While the couple were planning their October wedding, Montag's husband, Paul, lost the job he had held for seven years selling ads. His unemployment benefits will run out soon, leaving the newlyweds with two mortgages and heavy hearts.
"I definitely cannot think about getting pregnant now," said Montag, a marketing communications manager for a nonprofit organization in St. Paul. "I hope that a new job and a house sale will change things for us. But I am not too confident about the future right now."
As the financial crisis reverberates through Wall Street, Washington, and beyond, it is taking a personal toll on couples who are making the painful decision to postpone starting - or growing - their families. Once hopeful about their ability to provide for children, prospective parents are now filled with gnawing doubts as jobs vanish and retirement savings dwindle - even as the cost of having and rearing a child rises.
Many economists fear the recession will become one of the worst since the Great Depression. When that hit in the 1930s, the birthrate dropped precipitously, and the effects of having fewer people in the workforce rippled through the economy two decades later.
"If you can't pay your mortgage, the last thing on your mind is to have another child," said Dr. Khalil Tabsh, chief of obstetrics at the University of California, Los Angeles, who expects to start seeing a drop in pregnancies.
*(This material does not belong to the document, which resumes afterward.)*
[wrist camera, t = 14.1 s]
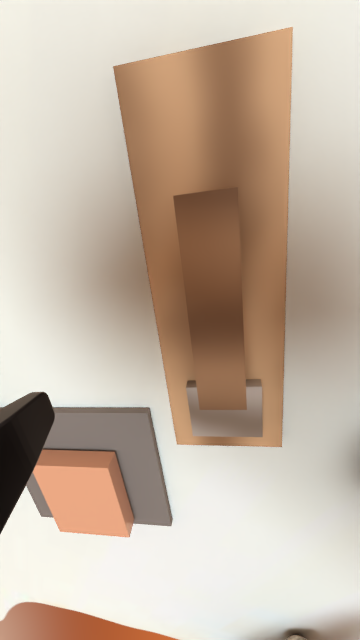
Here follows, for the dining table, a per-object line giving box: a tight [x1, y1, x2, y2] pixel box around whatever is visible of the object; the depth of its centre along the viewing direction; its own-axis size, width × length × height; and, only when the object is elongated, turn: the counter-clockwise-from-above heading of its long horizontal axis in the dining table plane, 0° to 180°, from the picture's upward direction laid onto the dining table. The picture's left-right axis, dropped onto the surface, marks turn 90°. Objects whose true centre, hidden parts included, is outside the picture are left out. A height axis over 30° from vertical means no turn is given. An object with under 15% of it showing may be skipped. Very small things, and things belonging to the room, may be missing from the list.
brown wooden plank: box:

Baby booms and busts are reliable, if lagging, economic indicators, intertwined with the rise and fall of the nation's fortunes. For three-quarters of a century, economic downturns have triggered declines in the US fertility rate, which, at about two children per woman, is the highest among rich nations.
The fertility rate hit its post-World War II low of 1.7 in 1976, after the oil shortage and a severe recession.
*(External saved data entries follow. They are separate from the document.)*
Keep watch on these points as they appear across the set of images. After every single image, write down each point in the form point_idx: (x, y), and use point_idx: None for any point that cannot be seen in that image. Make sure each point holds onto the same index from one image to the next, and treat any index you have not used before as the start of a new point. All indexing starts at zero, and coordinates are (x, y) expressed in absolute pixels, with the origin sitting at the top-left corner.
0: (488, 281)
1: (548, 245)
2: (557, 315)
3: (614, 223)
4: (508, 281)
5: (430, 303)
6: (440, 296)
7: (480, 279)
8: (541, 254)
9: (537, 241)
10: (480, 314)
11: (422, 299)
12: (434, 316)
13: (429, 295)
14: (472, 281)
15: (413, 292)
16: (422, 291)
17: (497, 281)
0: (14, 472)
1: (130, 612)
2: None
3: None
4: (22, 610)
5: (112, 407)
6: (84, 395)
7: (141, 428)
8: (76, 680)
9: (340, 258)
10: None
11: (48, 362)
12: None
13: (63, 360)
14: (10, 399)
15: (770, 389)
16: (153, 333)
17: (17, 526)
With the country in a recession since December 2007, accompanied by a stock market plunge and growing numbers of people losing their jobs and homes, 8 in 10 Americans say they are anxious about the economy, a recent survey by the American Psychological Association showed.
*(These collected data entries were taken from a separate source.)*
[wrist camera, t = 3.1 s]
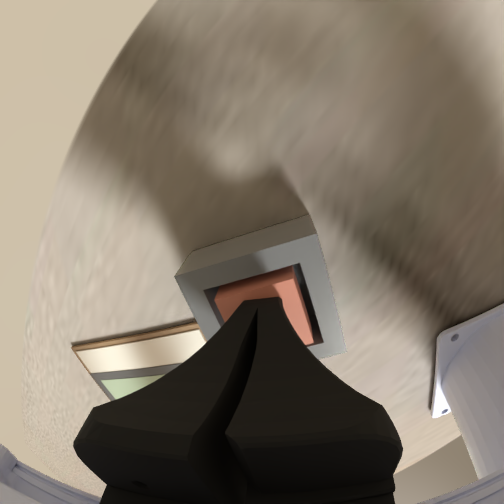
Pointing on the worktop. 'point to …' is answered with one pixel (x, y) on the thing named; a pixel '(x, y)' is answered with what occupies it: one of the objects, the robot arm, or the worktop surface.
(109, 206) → the worktop surface
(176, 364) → the picture board
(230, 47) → the worktop surface
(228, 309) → the button
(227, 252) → the button housing
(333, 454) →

Demographers say it's too early to tell what effect anxiety will have on the birthrate, which is already difficult to forecast with so many factors in play, including immigration and birth control.
They don't expect the recession to lower the rate below the replacement level, at which each couple reproduces itself.
But they say the rate could drop if the economic slump is deep and protracted. "We'll know in about nine months," said Carl Haub, a demographer for the Population Research Bureau, a private company in Washington. "It depends on how low it goes."
For now at least, childbearing is a family issue, not a national one.
Melanie and Phil Sheridan, both 35, were high school sweethearts who recently celebrated their 10th wedding anniversary. They have a 6-year-old son, Tyler, and Melanie has yearned for a second child for some time.
The Sheridans took a step in that direction in March 2007, when they bought a three-bedroom house in Carlsbad, Calif.
But eight months later, Melanie was laid off from her job as a marketing assistant for a home builder. The economic outlook is gloomy and their household budget is strained, relying on a single income from Phil's job as a project planner with San Diego Gas & Electric Co.
So they have decided to hold off on having another child.
"People tell me not to let money stop us from having a baby, that everything works itself out in the end," Melanie said. "That may be true, but right now having another baby feels more like a strain than the blessing it's supposed to be."
Their case is not unusual. "From now on, people will think twice before they have kids," UCLA's Tabsh said. "Especially, parents who already have one or two or three kids will probably defer pregnancy until things get better." ![]()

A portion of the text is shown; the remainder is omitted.